When Peter Jackson set out to film J. R. R. Tolkien's The Lord of the Rings trilogy, he intended to make a film by fans of the books for fans of the books. Not only did he succeed in that specific task, but he also managed to give any viewer with even a mild taste for fantasy one of the most purely enjoyable studio films of last year.
The Fellowship of the Ring is the antidote to every knock-off, pre-fabricated, variation-on-a-theme movie ever made. Sure, the story's a by-the-numbers fantasy quest; but Jackson's filmmaking, from the distinct designs for the different mythical races to the soaring camera work, is anything but standard. This is the type of project that has been so well-realized, it's hard to imagine it as anything other than this specific film. Try saying that about even a good movie that comes out of a major studio these days.
Some people will whine about points where Jackson's film differs from the book. Ignore them.
The Fellowship of the Ring manages to capture in tone, theme and story more of Tolkien's epic than nearly any film adaptation of a printed source. And along with the fidelity are some better-than-the-book performances by Ian McKellen (as Gandalf the Grey), and Ian Holm (as Bilbo), which make one crave a version of The Hobbit starring these two.

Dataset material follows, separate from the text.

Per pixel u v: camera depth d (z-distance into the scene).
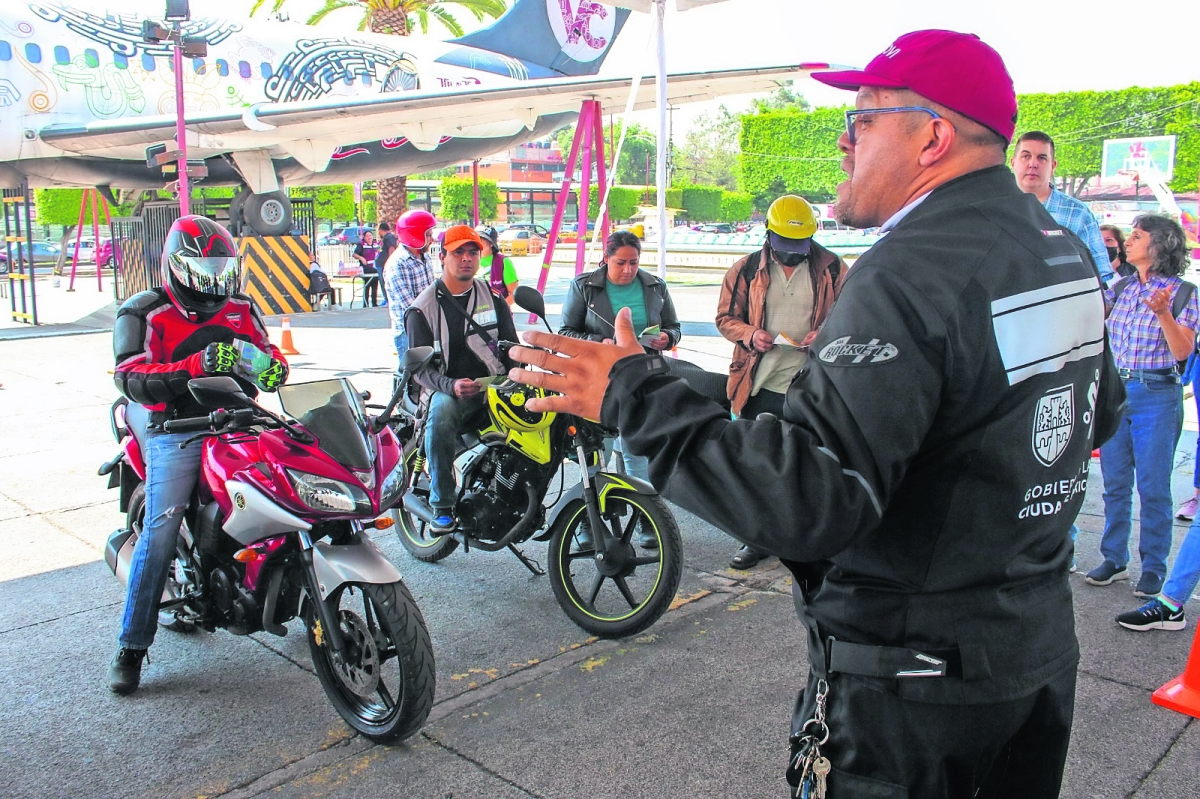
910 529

All praise aside, dedicated fans of the movie should be warned: DO NOT BUY THIS DVD! New Line will release another DVD of the film in November, just before The Two Towers hits theater screens. That four-disc edition will have more than 30 minutes of unseen footage (including some great Cate Blanchett material) and detailed behind-the-scenes exposition. On the current two-disc set, all that viewers are offered, aside from the film itself, are three made-for-TV features and a slew of Web site movies. It's nothing you couldn't see in the theater, online, or on television.
So unless you're a collector, or are only interested in the movie itself, wait until November to pick up something that -- trust me -- is going to be a much better product. Jackson's film is wonderful, in every sense of the word, but the current DVD release is a poor partner in an otherwise magnificent project.